Progressive overload lays on the basis of strength training and is not less important than diet, rest time or exercise program you decided to follow for building the appearance you dream of. Experienced bodybuilders have passed already through progressive increase of demand put on muscle, because they manage to pack on great amount of muscle mass and now more worried about how to keep it.
More information about progressive overloading find in the following blog post: “What is progressive overload and how it affects your muscle gains“.
3. There Are No Magic Programs!
Folks are looking for some magical programs that make wonders with little effort. But there’s nothing like this. Progressive overload and discipline is the key to building muscle. Set up a training program that fits you best, change what you don’t like and stick to for a time enough to get your first results.
After a while, if you are not happy with what you go you may go for another workout program. Here are some “Reasons to change your workout routine for building muscle mass”.
However, don’t jump from one exercise program to another. Be consistent and take one more step to make sure you do things right.
4. Focus on Compound Exercises and Less Isolation Ones!
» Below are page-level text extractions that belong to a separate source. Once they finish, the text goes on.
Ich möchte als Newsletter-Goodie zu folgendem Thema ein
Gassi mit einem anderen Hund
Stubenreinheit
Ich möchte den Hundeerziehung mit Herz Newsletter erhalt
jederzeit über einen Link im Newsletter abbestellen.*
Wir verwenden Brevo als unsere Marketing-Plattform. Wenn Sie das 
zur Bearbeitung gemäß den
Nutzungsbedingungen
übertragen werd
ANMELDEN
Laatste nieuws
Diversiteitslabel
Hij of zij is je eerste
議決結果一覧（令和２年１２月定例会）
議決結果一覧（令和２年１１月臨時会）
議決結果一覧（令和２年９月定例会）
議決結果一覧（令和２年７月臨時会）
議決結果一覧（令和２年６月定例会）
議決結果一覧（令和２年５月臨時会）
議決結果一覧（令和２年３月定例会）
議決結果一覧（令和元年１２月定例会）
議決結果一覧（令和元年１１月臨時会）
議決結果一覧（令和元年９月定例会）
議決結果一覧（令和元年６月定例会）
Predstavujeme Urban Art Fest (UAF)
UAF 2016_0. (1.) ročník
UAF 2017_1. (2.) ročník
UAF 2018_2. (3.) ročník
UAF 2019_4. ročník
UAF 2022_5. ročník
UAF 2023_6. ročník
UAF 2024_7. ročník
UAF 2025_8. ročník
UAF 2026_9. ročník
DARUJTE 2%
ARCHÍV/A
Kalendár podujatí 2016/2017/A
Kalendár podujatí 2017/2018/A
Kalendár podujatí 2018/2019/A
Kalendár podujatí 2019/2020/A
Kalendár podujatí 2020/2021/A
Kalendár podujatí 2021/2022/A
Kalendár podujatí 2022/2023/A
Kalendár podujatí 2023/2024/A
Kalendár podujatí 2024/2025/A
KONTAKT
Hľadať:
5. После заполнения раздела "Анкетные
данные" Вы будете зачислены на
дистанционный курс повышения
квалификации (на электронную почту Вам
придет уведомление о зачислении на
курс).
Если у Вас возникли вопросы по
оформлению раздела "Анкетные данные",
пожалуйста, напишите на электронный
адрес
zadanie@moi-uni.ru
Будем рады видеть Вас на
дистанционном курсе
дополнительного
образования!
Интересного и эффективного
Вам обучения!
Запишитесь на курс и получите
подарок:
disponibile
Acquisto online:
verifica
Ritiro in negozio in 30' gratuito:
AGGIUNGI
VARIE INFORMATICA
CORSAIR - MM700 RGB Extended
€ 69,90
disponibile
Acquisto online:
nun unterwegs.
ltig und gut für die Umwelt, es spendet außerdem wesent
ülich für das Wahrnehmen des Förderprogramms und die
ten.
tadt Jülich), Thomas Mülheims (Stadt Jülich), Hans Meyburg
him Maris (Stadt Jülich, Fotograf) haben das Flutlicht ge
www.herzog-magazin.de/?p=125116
If you want to know why compounds are our recommendation, read this post: “Why compound is the best.” You will find the full list with videos of best compound exercises to include in your workout. Here we will mention just the fact that compound exercises involve in work much more muscle fibers than isolation do and cause more growth hormone release. Also, including compound exercises in your workout is goanna shortening it in half, while promoting great results. This fact is a good base for not getting overtraining and working out in vain.
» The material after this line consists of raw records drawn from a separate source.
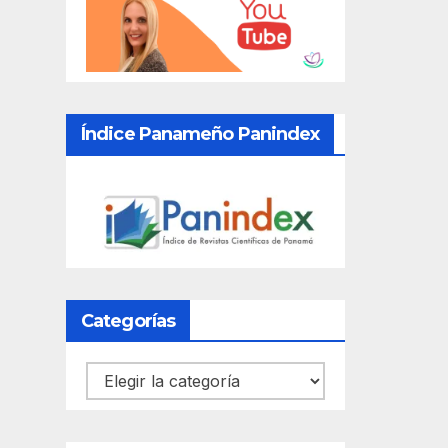
Índice Panameño Panindex
Categorías
Categorías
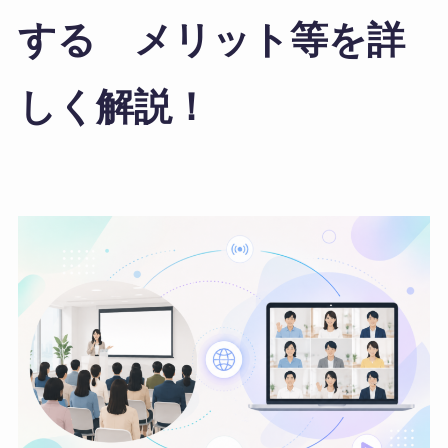
する メリット等を詳
しく解説！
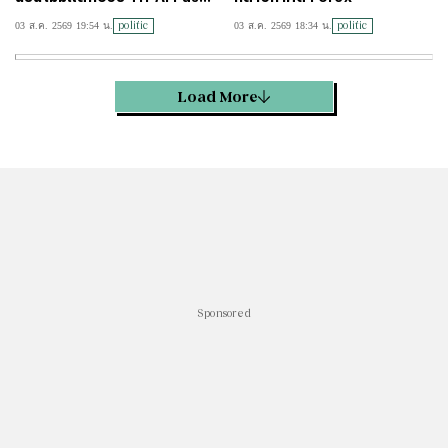
port กับผลทางคดี
politic
politic
03 ส.ค. 2569 19:54 น.
03 ส.ค. 2569 18:34 น.
Load More
Sponsored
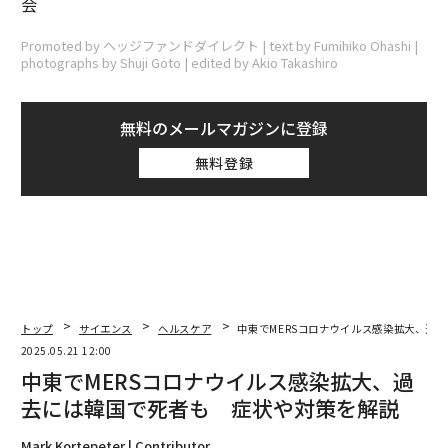
会
Promoted by ヘッジファンドダイレクト | text by Fumihiko Ohashi |
photographs by Shuji Goto | edited by Akio Takashiro
無料のメールマガジンに登録
無料登録
トップ
サイエンス
ヘルスケア
中東でMERSコロナウイルス感染拡大、過
2025.05.21 12:00
中東でMERSコロナウイルス感染拡大、過
去には韓国で死者も 症状や対策を解説
Mark Kortepeter | Contributor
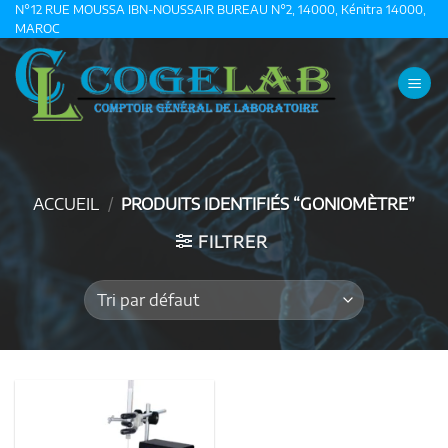
Passer
N°12 RUE MOUSSA IBN-NOUSSAIR BUREAU N°2, 14000, Kénitra 14000,
MAROC
au
contenu
ACCUEIL
/
PRODUITS IDENTIFIÉS “GONIOMÈTRE”
FILTRER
5. Adjust Your Diet to Your Goal
You need a rich in protein diet to build muscle, along with supplements and eat more than usual. More carbs for energy are needed; therefore if you want to pack on muscle and still lose weight, then you should revise your goal. Bulking always come with some fat gains. That’s’ why after bulking comes to a cutting stage when extra fat is melt away. Check our post “Top 7 superfoods for building muscle mass” to find out what to eat for a fast growth in muscle size.
6. Less Cardio, More Resistance Training
Cardio is good for burning fat, but it “eats” your muscle because of the catabolic process it triggers up. Do your resistance training for building muscle, while short cardio training, up to 20 minutes, will be great to burn calories.
High Intensity Interval Training is type of cardio workout great for fat burning and muscle building. It’s characterized by very fast intervals of exercising alternated with slow or moderate intervals of exercising. You give the maximum effort during fast part of physical activity, not less than 90%. The second part is executed at a lower rate, with at least 60% of your maximum effort.
Read more about it here: “Why bodybuilders should do HIIT (High-Intensity Interval Training)“
Dozens of other tips to build muscle fast can be added to this list, but we mentioned the basic ones that one followed take you to the right path. Be consistent, eat clean, train regularly, rest enough, know your body and it listens to you and gives you what you want.